- **DATASET CONTENT**:
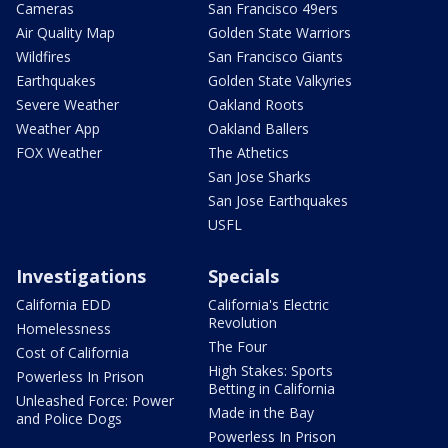
Cameras
San Francisco 49ers
Air Quality Map
Golden State Warriors
Wildfires
San Francisco Giants
Earthquakes
Golden State Valkyries
Severe Weather
Oakland Roots
Weather App
Oakland Ballers
FOX Weather
The Athetics
San Jose Sharks
San Jose Earthquakes
USFL
Investigations
Specials
California EDD
California's Electric
Revolution
Homelessness
The Four
Cost of California
High Stakes: Sports
Powerless In Prison
Betting in California
Unleashed Force: Power
Made in the Bay
and Police Dogs
Powerless In Prison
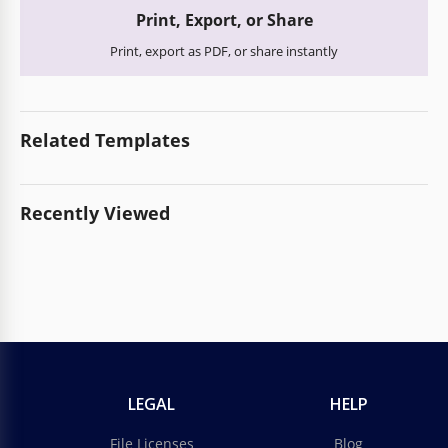
Print, Export, or Share
Print, export as PDF, or share instantly
Related Templates
Recently Viewed
LEGAL
HELP
File Licenses
Blog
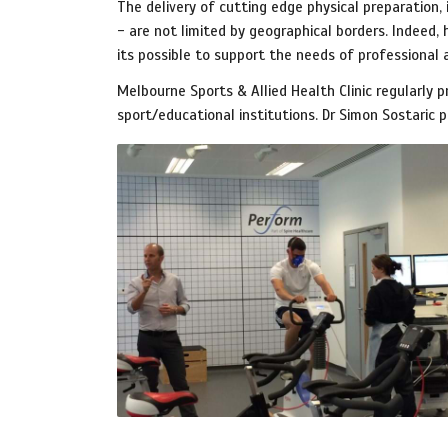
The delivery of cutting edge physical preparation
- are not limited by geographical borders. Indeed,
its possible to support the needs of professional
Melbourne Sports & Allied Health Clinic regularly p
sport/educational institutions. Dr Simon Sostaric 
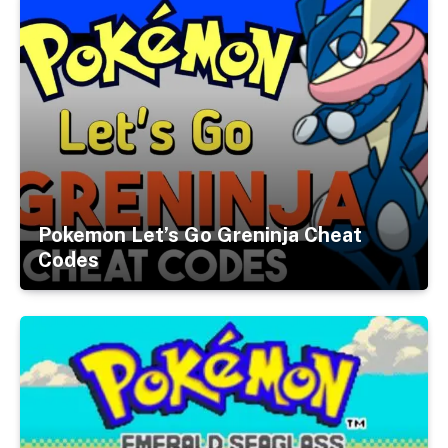
Pokemon Let’s Go Greninja Cheat
Codes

- **ASSIGNED TASK**:
Once the pictures are set aside, output the whole listing exactly.

- **TASK SOLUTION**:
Cameras
San Francisco 49ers
Air Quality Map
Golden State Warriors
Wildfires
San Francisco Giants
Earthquakes
Golden State Valkyries
Severe Weather
Oakland Roots
Weather App
Oakland Ballers
FOX Weather
The Athetics
San Jose Sharks
San Jose Earthquakes
USFL
Investigations
Specials
California EDD
California's Electric
Revolution
Homelessness
The Four
Cost of California
High Stakes: Sports
Powerless In Prison
Betting in California
Unleashed Force: Power
Made in the Bay
and Police Dogs
Powerless In Prison
Print, Export, or Share
Print, export as PDF, or share instantly
Related Templates
Recently Viewed
LEGAL
HELP
File Licenses
Blog
The delivery of cutting edge physical preparation
- are not limited by geographical borders. Indeed,
its possible to support the needs of professional
Melbourne Sports & Allied Health Clinic regularly p
sport/educational institutions. Dr Simon Sostaric 
Pokemon Let’s Go Greninja Cheat
Codes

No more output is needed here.